TO DO:
(1) In the Voodoo account, what kind of pendulum did the writer use for basic communication during the evocation?
(2) Please reproduce the part of the records that runs from their start through the line containing "0: (1019, 366)", including both ends.

SELECTED EXTRACT:
__________

My experiences with Voodoo began about 1983 or 1984. I had been involved with the "occult" for many years and had been in, or on the fringes of, a number of organized groups... I began to withdraw from these association. I had come to the growing, and disappointing, realization that while most so-called "magical orders" claimed to teach and practice magic, almost none of them did so.

The result was that, probably like the majority of people involved in esoteric disciplines, I began to practice alone or with a very few selected partners.

I have had psychic experiences since I was quite small. In fact, the inability of my Presbyterian minister or Sunday school teachers to answer my questions about these (Presbyterianism is radically non-mystical) was what started my interest in the occult. During the intervening years I had become adept at tarot card divination, astrology, pendulum dowsing, and trance work. I spent a brief period as a professional psychic and a much longer period giving readings for businesses (something I still do).

I mention this to make it clear that, when the events I am about to describe began, I was not a novice. Further, at the time, I had no interest in Voodoo whatsoever. What little I had read about it rather turned me off.

I was sensing an impending change. I was working at a job in the broadcasting industry for which I had had high hopes. Unfortunately the business situation was going downhill, not just for me, but for people all over the country.

One night in the midst of this, I performed a ritual to cleanse the atmosphere...and performed an evocation of what I then considered to be a "familiar spirit" called Orox.

I used a professionally made and balanced dowser's pendulum for basic communication during this exercise. The pendulum gives positive/negative answers as well as measuring degrees of "intensity" regarding the subject inquired about.

I was informed that I had better be prepared for a move, since the situation I was in was unstable... Furthermore, I was to get in touch with another energy — or order of beings, it was unclear — and what's more they were calling me.

After the tedious process of getting this "revelation" I proceeded with the tedious process of finding out what the hell it meant. (People who pursue the occult for "the thrill" always tickle my funny bone.)

This was a simple process of elimination. Since I was dealing with a yes/no oracle, I needed a word or sentence to work from. I asked if a reference to what I was seeking existed in my personal library.

__________

(Stored data records)
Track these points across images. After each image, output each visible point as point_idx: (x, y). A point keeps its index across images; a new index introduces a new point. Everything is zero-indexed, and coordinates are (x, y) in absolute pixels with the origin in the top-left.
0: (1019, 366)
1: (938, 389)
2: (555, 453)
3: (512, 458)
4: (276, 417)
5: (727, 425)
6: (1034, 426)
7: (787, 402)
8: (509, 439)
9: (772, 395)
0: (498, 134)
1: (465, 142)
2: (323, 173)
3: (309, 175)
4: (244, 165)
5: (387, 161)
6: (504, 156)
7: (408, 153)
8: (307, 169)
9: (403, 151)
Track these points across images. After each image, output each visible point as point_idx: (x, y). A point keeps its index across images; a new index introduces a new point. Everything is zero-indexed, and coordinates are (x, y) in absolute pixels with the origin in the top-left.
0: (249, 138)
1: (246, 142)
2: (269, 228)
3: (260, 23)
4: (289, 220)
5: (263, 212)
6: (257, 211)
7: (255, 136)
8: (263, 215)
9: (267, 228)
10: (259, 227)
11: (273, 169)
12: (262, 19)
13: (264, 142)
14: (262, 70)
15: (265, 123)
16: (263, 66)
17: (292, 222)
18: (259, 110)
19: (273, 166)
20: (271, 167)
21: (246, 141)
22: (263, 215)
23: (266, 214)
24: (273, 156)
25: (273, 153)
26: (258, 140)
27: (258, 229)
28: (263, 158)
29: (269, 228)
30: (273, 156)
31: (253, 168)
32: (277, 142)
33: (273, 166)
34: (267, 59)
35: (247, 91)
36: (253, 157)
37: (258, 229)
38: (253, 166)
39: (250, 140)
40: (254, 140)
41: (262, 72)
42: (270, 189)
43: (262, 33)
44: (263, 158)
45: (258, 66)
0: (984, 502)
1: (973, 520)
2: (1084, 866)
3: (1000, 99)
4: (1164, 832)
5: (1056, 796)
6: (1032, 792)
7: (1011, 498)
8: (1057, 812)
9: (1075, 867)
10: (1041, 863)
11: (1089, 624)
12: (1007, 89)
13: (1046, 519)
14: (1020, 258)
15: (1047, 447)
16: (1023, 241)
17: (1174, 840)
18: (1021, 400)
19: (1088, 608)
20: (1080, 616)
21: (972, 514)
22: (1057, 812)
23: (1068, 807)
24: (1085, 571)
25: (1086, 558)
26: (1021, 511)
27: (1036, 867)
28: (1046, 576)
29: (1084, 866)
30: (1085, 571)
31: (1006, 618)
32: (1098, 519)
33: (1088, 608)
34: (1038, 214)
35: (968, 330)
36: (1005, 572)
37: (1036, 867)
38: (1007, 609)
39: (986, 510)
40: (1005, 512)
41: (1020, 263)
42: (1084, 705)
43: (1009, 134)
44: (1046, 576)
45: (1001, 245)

__________

SOLUTIONS TO THE EXERCISE:
(1) A professionally made and balanced dowser's pendulum.

(2)
Track these points across images. After each image, output each visible point as point_idx: (x, y). A point keeps its index across images; a new index introduces a new point. Everything is zero-indexed, and coordinates are (x, y) in absolute pixels with the origin in the top-left.
0: (1019, 366)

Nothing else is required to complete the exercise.